(Dataset entries)
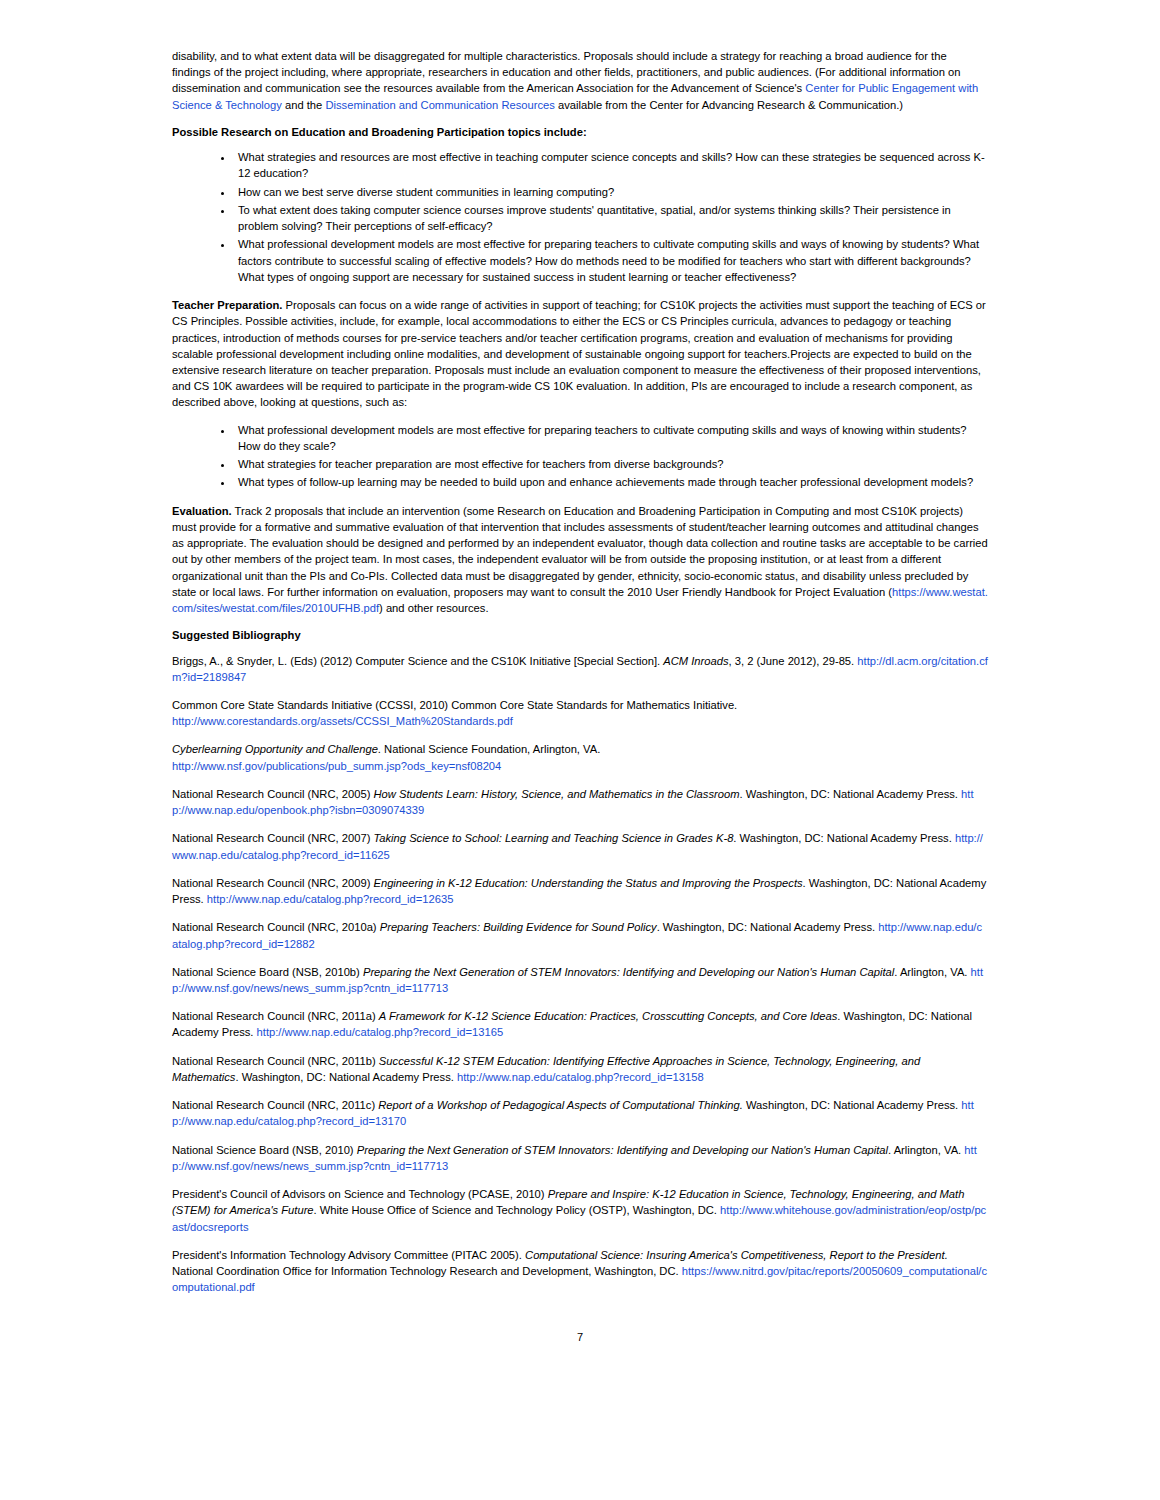disability, and to what extent data will be disaggregated for multiple characteristics. Proposals should include a strategy for reaching a broad audience for the findings of the project including, where appropriate, researchers in education and other fields, practitioners, and public audiences. (For additional information on dissemination and communication see the resources available from the American Association for the Advancement of Science's Center for Public Engagement with Science & Technology and the Dissemination and Communication Resources available from the Center for Advancing Research & Communication.)
Possible Research on Education and Broadening Participation topics include:
What strategies and resources are most effective in teaching computer science concepts and skills? How can these strategies be sequenced across K-12 education?
How can we best serve diverse student communities in learning computing?
To what extent does taking computer science courses improve students' quantitative, spatial, and/or systems thinking skills? Their persistence in problem solving? Their perceptions of self-efficacy?
What professional development models are most effective for preparing teachers to cultivate computing skills and ways of knowing by students? What factors contribute to successful scaling of effective models? How do methods need to be modified for teachers who start with different backgrounds? What types of ongoing support are necessary for sustained success in student learning or teacher effectiveness?
Teacher Preparation. Proposals can focus on a wide range of activities in support of teaching; for CS10K projects the activities must support the teaching of ECS or CS Principles. Possible activities, include, for example, local accommodations to either the ECS or CS Principles curricula, advances to pedagogy or teaching practices, introduction of methods courses for pre-service teachers and/or teacher certification programs, creation and evaluation of mechanisms for providing scalable professional development including online modalities, and development of sustainable ongoing support for teachers.Projects are expected to build on the extensive research literature on teacher preparation. Proposals must include an evaluation component to measure the effectiveness of their proposed interventions, and CS 10K awardees will be required to participate in the program-wide CS 10K evaluation. In addition, PIs are encouraged to include a research component, as described above, looking at questions, such as:
What professional development models are most effective for preparing teachers to cultivate computing skills and ways of knowing within students? How do they scale?
What strategies for teacher preparation are most effective for teachers from diverse backgrounds?
What types of follow-up learning may be needed to build upon and enhance achievements made through teacher professional development models?
Evaluation. Track 2 proposals that include an intervention (some Research on Education and Broadening Participation in Computing and most CS10K projects) must provide for a formative and summative evaluation of that intervention that includes assessments of student/teacher learning outcomes and attitudinal changes as appropriate. The evaluation should be designed and performed by an independent evaluator, though data collection and routine tasks are acceptable to be carried out by other members of the project team. In most cases, the independent evaluator will be from outside the proposing institution, or at least from a different organizational unit than the PIs and Co-PIs. Collected data must be disaggregated by gender, ethnicity, socio-economic status, and disability unless precluded by state or local laws. For further information on evaluation, proposers may want to consult the 2010 User Friendly Handbook for Project Evaluation (https://www.westat.com/sites/westat.com/files/2010UFHB.pdf) and other resources.
Suggested Bibliography
Briggs, A., & Snyder, L. (Eds) (2012) Computer Science and the CS10K Initiative [Special Section]. ACM Inroads, 3, 2 (June 2012), 29-85. http://dl.acm.org/citation.cfm?id=2189847
Common Core State Standards Initiative (CCSSI, 2010) Common Core State Standards for Mathematics Initiative.
http://www.corestandards.org/assets/CCSSI_Math%20Standards.pdf
Cyberlearning Opportunity and Challenge. National Science Foundation, Arlington, VA.
http://www.nsf.gov/publications/pub_summ.jsp?ods_key=nsf08204
National Research Council (NRC, 2005) How Students Learn: History, Science, and Mathematics in the Classroom. Washington, DC: National Academy Press. http://www.nap.edu/openbook.php?isbn=0309074339
National Research Council (NRC, 2007) Taking Science to School: Learning and Teaching Science in Grades K-8. Washington, DC: National Academy Press. http://www.nap.edu/catalog.php?record_id=11625
National Research Council (NRC, 2009) Engineering in K-12 Education: Understanding the Status and Improving the Prospects. Washington, DC: National Academy Press. http://www.nap.edu/catalog.php?record_id=12635
National Research Council (NRC, 2010a) Preparing Teachers: Building Evidence for Sound Policy. Washington, DC: National Academy Press. http://www.nap.edu/catalog.php?record_id=12882
National Science Board (NSB, 2010b) Preparing the Next Generation of STEM Innovators: Identifying and Developing our Nation's Human Capital. Arlington, VA. http://www.nsf.gov/news/news_summ.jsp?cntn_id=117713
National Research Council (NRC, 2011a) A Framework for K-12 Science Education: Practices, Crosscutting Concepts, and Core Ideas. Washington, DC: National Academy Press. http://www.nap.edu/catalog.php?record_id=13165
National Research Council (NRC, 2011b) Successful K-12 STEM Education: Identifying Effective Approaches in Science, Technology, Engineering, and Mathematics. Washington, DC: National Academy Press. http://www.nap.edu/catalog.php?record_id=13158
National Research Council (NRC, 2011c) Report of a Workshop of Pedagogical Aspects of Computational Thinking. Washington, DC: National Academy Press. http://www.nap.edu/catalog.php?record_id=13170
National Science Board (NSB, 2010) Preparing the Next Generation of STEM Innovators: Identifying and Developing our Nation's Human Capital. Arlington, VA. http://www.nsf.gov/news/news_summ.jsp?cntn_id=117713
President's Council of Advisors on Science and Technology (PCASE, 2010) Prepare and Inspire: K-12 Education in Science, Technology, Engineering, and Math (STEM) for America's Future. White House Office of Science and Technology Policy (OSTP), Washington, DC. http://www.whitehouse.gov/administration/eop/ostp/pcast/docsreports
President's Information Technology Advisory Committee (PITAC 2005). Computational Science: Insuring America's Competitiveness, Report to the President. National Coordination Office for Information Technology Research and Development, Washington, DC. https://www.nitrd.gov/pitac/reports/20050609_computational/computational.pdf
7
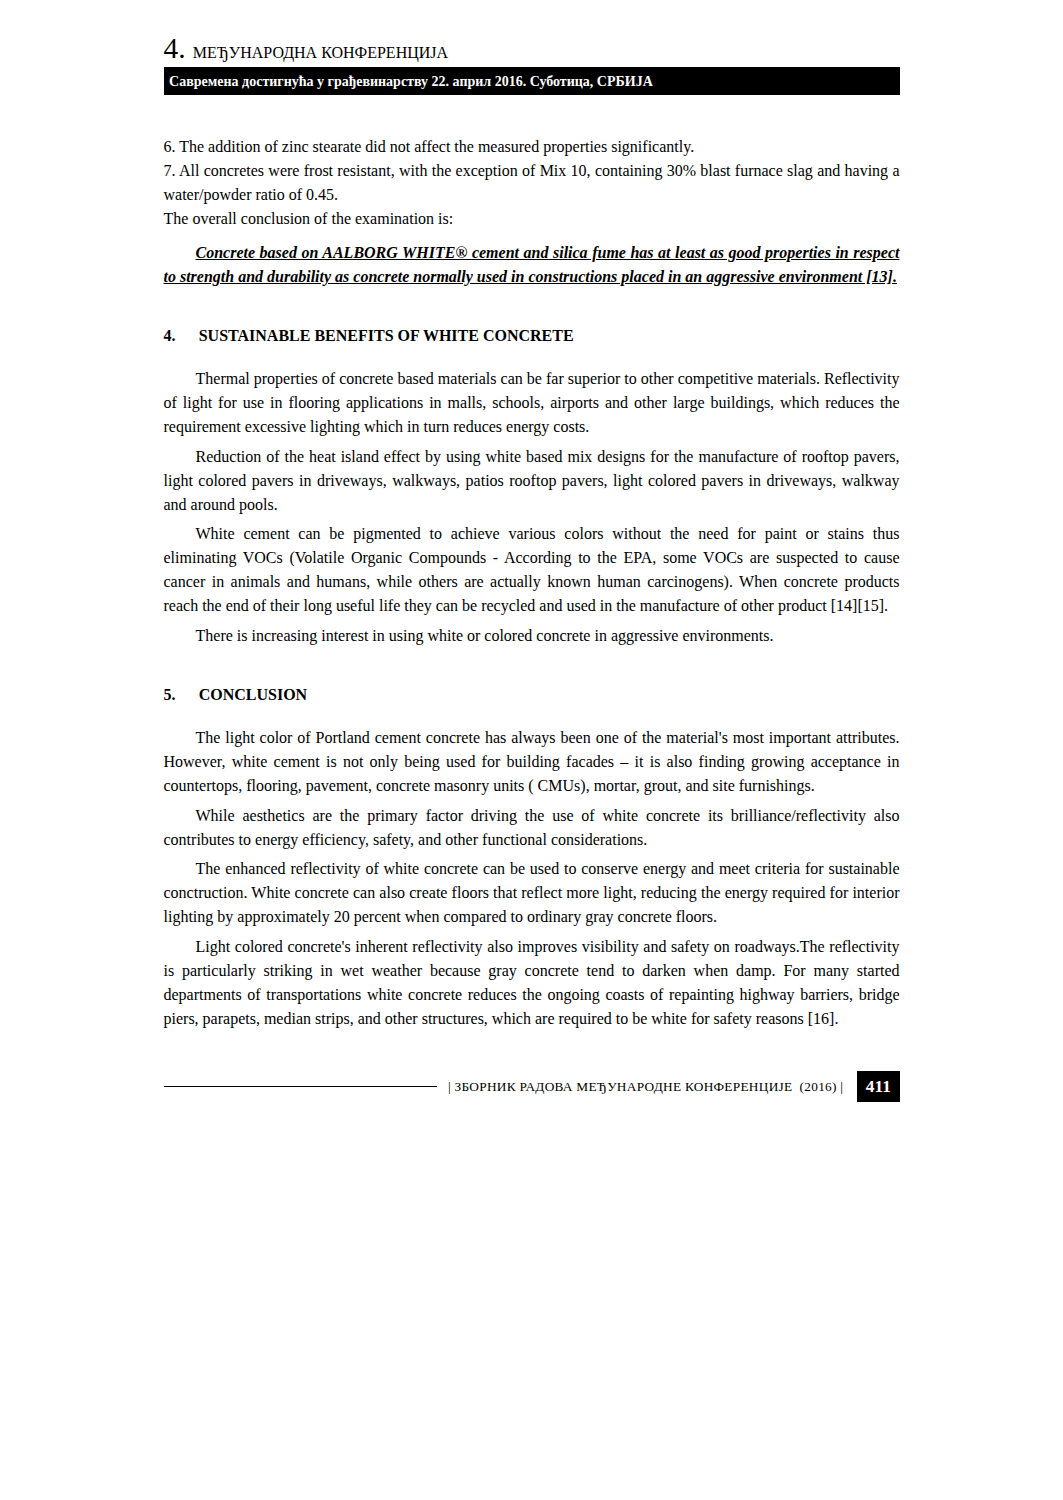4. МЕЂУНАРОДНА КОНФЕРЕНЦИЈА
Савремена достигнућа у грађевинарству 22. април 2016. Суботица, СРБИЈА
6. The addition of zinc stearate did not affect the measured properties significantly.
7. All concretes were frost resistant, with the exception of Mix 10, containing 30% blast furnace slag and having a water/powder ratio of 0.45.
The overall conclusion of the examination is:
Concrete based on AALBORG WHITE® cement and silica fume has at least as good properties in respect to strength and durability as concrete normally used in constructions placed in an aggressive environment [13].
4. SUSTAINABLE BENEFITS OF WHITE CONCRETE
Thermal properties of concrete based materials can be far superior to other competitive materials. Reflectivity of light for use in flooring applications in malls, schools, airports and other large buildings, which reduces the requirement excessive lighting which in turn reduces energy costs.
Reduction of the heat island effect by using white based mix designs for the manufacture of rooftop pavers, light colored pavers in driveways, walkways, patios rooftop pavers, light colored pavers in driveways, walkway and around pools.
White cement can be pigmented to achieve various colors without the need for paint or stains thus eliminating VOCs (Volatile Organic Compounds - According to the EPA, some VOCs are suspected to cause cancer in animals and humans, while others are actually known human carcinogens). When concrete products reach the end of their long useful life they can be recycled and used in the manufacture of other product [14][15].
There is increasing interest in using white or colored concrete in aggressive environments.
5. CONCLUSION
The light color of Portland cement concrete has always been one of the material's most important attributes. However, white cement is not only being used for building facades – it is also finding growing acceptance in countertops, flooring, pavement, concrete masonry units ( CMUs), mortar, grout, and site furnishings.
While aesthetics are the primary factor driving the use of white concrete its brilliance/reflectivity also contributes to energy efficiency, safety, and other functional considerations.
The enhanced reflectivity of white concrete can be used to conserve energy and meet criteria for sustainable conctruction. White concrete can also create floors that reflect more light, reducing the energy required for interior lighting by approximately 20 percent when compared to ordinary gray concrete floors.
Light colored concrete's inherent reflectivity also improves visibility and safety on roadways.The reflectivity is particularly striking in wet weather because gray concrete tend to darken when damp. For many started departments of transportations white concrete reduces the ongoing coasts of repainting highway barriers, bridge piers, parapets, median strips, and other structures, which are required to be white for safety reasons [16].
| ЗБОРНИК РАДОВА МЕЂУНАРОДНЕ КОНФЕРЕНЦИЈЕ (2016) |
411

Task goal
In your copy, repeat each record exactly and include no pictures.

Solution to the exercise
disability, and to what extent data will be disaggregated for multiple characteristics. Proposals should include a strategy for reaching a broad audience for the findings of the project including, where appropriate, researchers in education and other fields, practitioners, and public audiences. (For additional information on dissemination and communication see the resources available from the American Association for the Advancement of Science's Center for Public Engagement with Science & Technology and the Dissemination and Communication Resources available from the Center for Advancing Research & Communication.)
Possible Research on Education and Broadening Participation topics include:
What strategies and resources are most effective in teaching computer science concepts and skills? How can these strategies be sequenced across K-12 education?
How can we best serve diverse student communities in learning computing?
To what extent does taking computer science courses improve students' quantitative, spatial, and/or systems thinking skills? Their persistence in problem solving? Their perceptions of self-efficacy?
What professional development models are most effective for preparing teachers to cultivate computing skills and ways of knowing by students? What factors contribute to successful scaling of effective models? How do methods need to be modified for teachers who start with different backgrounds? What types of ongoing support are necessary for sustained success in student learning or teacher effectiveness?
Teacher Preparation. Proposals can focus on a wide range of activities in support of teaching; for CS10K projects the activities must support the teaching of ECS or CS Principles. Possible activities, include, for example, local accommodations to either the ECS or CS Principles curricula, advances to pedagogy or teaching practices, introduction of methods courses for pre-service teachers and/or teacher certification programs, creation and evaluation of mechanisms for providing scalable professional development including online modalities, and development of sustainable ongoing support for teachers.Projects are expected to build on the extensive research literature on teacher preparation. Proposals must include an evaluation component to measure the effectiveness of their proposed interventions, and CS 10K awardees will be required to participate in the program-wide CS 10K evaluation. In addition, PIs are encouraged to include a research component, as described above, looking at questions, such as:
What professional development models are most effective for preparing teachers to cultivate computing skills and ways of knowing within students? How do they scale?
What strategies for teacher preparation are most effective for teachers from diverse backgrounds?
What types of follow-up learning may be needed to build upon and enhance achievements made through teacher professional development models?
Evaluation. Track 2 proposals that include an intervention (some Research on Education and Broadening Participation in Computing and most CS10K projects) must provide for a formative and summative evaluation of that intervention that includes assessments of student/teacher learning outcomes and attitudinal changes as appropriate. The evaluation should be designed and performed by an independent evaluator, though data collection and routine tasks are acceptable to be carried out by other members of the project team. In most cases, the independent evaluator will be from outside the proposing institution, or at least from a different organizational unit than the PIs and Co-PIs. Collected data must be disaggregated by gender, ethnicity, socio-economic status, and disability unless precluded by state or local laws. For further information on evaluation, proposers may want to consult the 2010 User Friendly Handbook for Project Evaluation (https://www.westat.com/sites/westat.com/files/2010UFHB.pdf) and other resources.
Suggested Bibliography
Briggs, A., & Snyder, L. (Eds) (2012) Computer Science and the CS10K Initiative [Special Section]. ACM Inroads, 3, 2 (June 2012), 29-85. http://dl.acm.org/citation.cfm?id=2189847
Common Core State Standards Initiative (CCSSI, 2010) Common Core State Standards for Mathematics Initiative.
http://www.corestandards.org/assets/CCSSI_Math%20Standards.pdf
Cyberlearning Opportunity and Challenge. National Science Foundation, Arlington, VA.
http://www.nsf.gov/publications/pub_summ.jsp?ods_key=nsf08204
National Research Council (NRC, 2005) How Students Learn: History, Science, and Mathematics in the Classroom. Washington, DC: National Academy Press. http://www.nap.edu/openbook.php?isbn=0309074339
National Research Council (NRC, 2007) Taking Science to School: Learning and Teaching Science in Grades K-8. Washington, DC: National Academy Press. http://www.nap.edu/catalog.php?record_id=11625
National Research Council (NRC, 2009) Engineering in K-12 Education: Understanding the Status and Improving the Prospects. Washington, DC: National Academy Press. http://www.nap.edu/catalog.php?record_id=12635
National Research Council (NRC, 2010a) Preparing Teachers: Building Evidence for Sound Policy. Washington, DC: National Academy Press. http://www.nap.edu/catalog.php?record_id=12882
National Science Board (NSB, 2010b) Preparing the Next Generation of STEM Innovators: Identifying and Developing our Nation's Human Capital. Arlington, VA. http://www.nsf.gov/news/news_summ.jsp?cntn_id=117713
National Research Council (NRC, 2011a) A Framework for K-12 Science Education: Practices, Crosscutting Concepts, and Core Ideas. Washington, DC: National Academy Press. http://www.nap.edu/catalog.php?record_id=13165
National Research Council (NRC, 2011b) Successful K-12 STEM Education: Identifying Effective Approaches in Science, Technology, Engineering, and Mathematics. Washington, DC: National Academy Press. http://www.nap.edu/catalog.php?record_id=13158
National Research Council (NRC, 2011c) Report of a Workshop of Pedagogical Aspects of Computational Thinking. Washington, DC: National Academy Press. http://www.nap.edu/catalog.php?record_id=13170
National Science Board (NSB, 2010) Preparing the Next Generation of STEM Innovators: Identifying and Developing our Nation's Human Capital. Arlington, VA. http://www.nsf.gov/news/news_summ.jsp?cntn_id=117713
President's Council of Advisors on Science and Technology (PCASE, 2010) Prepare and Inspire: K-12 Education in Science, Technology, Engineering, and Math (STEM) for America's Future. White House Office of Science and Technology Policy (OSTP), Washington, DC. http://www.whitehouse.gov/administration/eop/ostp/pcast/docsreports
President's Information Technology Advisory Committee (PITAC 2005). Computational Science: Insuring America's Competitiveness, Report to the President. National Coordination Office for Information Technology Research and Development, Washington, DC. https://www.nitrd.gov/pitac/reports/20050609_computational/computational.pdf
7
4. МЕЂУНАРОДНА КОНФЕРЕНЦИЈА
Савремена достигнућа у грађевинарству 22. април 2016. Суботица, СРБИЈА
6. The addition of zinc stearate did not affect the measured properties significantly.
7. All concretes were frost resistant, with the exception of Mix 10, containing 30% blast furnace slag and having a water/powder ratio of 0.45.
The overall conclusion of the examination is:
Concrete based on AALBORG WHITE® cement and silica fume has at least as good properties in respect to strength and durability as concrete normally used in constructions placed in an aggressive environment [13].
4. SUSTAINABLE BENEFITS OF WHITE CONCRETE
Thermal properties of concrete based materials can be far superior to other competitive materials. Reflectivity of light for use in flooring applications in malls, schools, airports and other large buildings, which reduces the requirement excessive lighting which in turn reduces energy costs.
Reduction of the heat island effect by using white based mix designs for the manufacture of rooftop pavers, light colored pavers in driveways, walkways, patios rooftop pavers, light colored pavers in driveways, walkway and around pools.
White cement can be pigmented to achieve various colors without the need for paint or stains thus eliminating VOCs (Volatile Organic Compounds - According to the EPA, some VOCs are suspected to cause cancer in animals and humans, while others are actually known human carcinogens). When concrete products reach the end of their long useful life they can be recycled and used in the manufacture of other product [14][15].
There is increasing interest in using white or colored concrete in aggressive environments.
5. CONCLUSION
The light color of Portland cement concrete has always been one of the material's most important attributes. However, white cement is not only being used for building facades – it is also finding growing acceptance in countertops, flooring, pavement, concrete masonry units ( CMUs), mortar, grout, and site furnishings.
While aesthetics are the primary factor driving the use of white concrete its brilliance/reflectivity also contributes to energy efficiency, safety, and other functional considerations.
The enhanced reflectivity of white concrete can be used to conserve energy and meet criteria for sustainable conctruction. White concrete can also create floors that reflect more light, reducing the energy required for interior lighting by approximately 20 percent when compared to ordinary gray concrete floors.
Light colored concrete's inherent reflectivity also improves visibility and safety on roadways.The reflectivity is particularly striking in wet weather because gray concrete tend to darken when damp. For many started departments of transportations white concrete reduces the ongoing coasts of repainting highway barriers, bridge piers, parapets, median strips, and other structures, which are required to be white for safety reasons [16].
| ЗБОРНИК РАДОВА МЕЂУНАРОДНЕ КОНФЕРЕНЦИЈЕ (2016) |
411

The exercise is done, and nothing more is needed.